The Servicer Captain stared. “You say that with the public finding out that Mycroft Canner is a Servicer? That’s reason enough to study self-defense if we didn’t have others!”

A long frown. “I should go.”

“No.” Strong hands seized the scarf which looped around Carlyle like a harness. “I said, I’m under orders. You’re staying here, safe.”
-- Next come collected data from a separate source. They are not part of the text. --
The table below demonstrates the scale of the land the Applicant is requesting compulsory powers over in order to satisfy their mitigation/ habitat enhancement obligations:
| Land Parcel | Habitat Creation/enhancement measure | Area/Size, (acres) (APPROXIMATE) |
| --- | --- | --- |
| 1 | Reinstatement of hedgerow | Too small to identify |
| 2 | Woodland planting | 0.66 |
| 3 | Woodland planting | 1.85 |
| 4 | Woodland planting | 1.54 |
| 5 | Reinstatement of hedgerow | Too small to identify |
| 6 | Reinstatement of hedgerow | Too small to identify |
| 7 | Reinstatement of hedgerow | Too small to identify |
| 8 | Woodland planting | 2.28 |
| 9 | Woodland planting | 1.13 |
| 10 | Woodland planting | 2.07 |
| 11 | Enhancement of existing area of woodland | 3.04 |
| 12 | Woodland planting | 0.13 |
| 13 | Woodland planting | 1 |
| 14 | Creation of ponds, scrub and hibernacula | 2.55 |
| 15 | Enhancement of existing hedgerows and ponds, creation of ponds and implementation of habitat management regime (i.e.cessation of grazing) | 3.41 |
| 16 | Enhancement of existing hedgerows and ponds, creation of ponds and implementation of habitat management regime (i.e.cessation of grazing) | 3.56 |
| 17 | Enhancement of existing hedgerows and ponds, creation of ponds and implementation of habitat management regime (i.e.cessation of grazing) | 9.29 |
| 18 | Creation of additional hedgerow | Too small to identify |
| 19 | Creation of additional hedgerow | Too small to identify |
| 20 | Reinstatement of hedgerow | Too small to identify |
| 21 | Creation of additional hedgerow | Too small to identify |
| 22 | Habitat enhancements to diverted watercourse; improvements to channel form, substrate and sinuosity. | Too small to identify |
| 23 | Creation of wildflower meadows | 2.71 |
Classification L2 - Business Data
“I have someone indescribably, incomparably important to find.”

“You’re staying here.”

“Against my will?” Even as kind a soul as Carlyle can become nasty when the friendly face before him is less real than his mission. “I could message the Servicer Program about your little combat practice, have your paroles revoked. I will if you keep getting in my way. No, better yet, I know who to message.”

“Stop!” The Captain seized Carlyle’s arms with practiced speed, but tracker messages are fast as twitching. “What have you done?”

“Nothing that will hurt you. I just accepted an invitation I was offered to meet someone called Heloïse in Paris in an hour. It’s an hour from here, so if I don’t leave immediately, a lot of important people will start asking why.”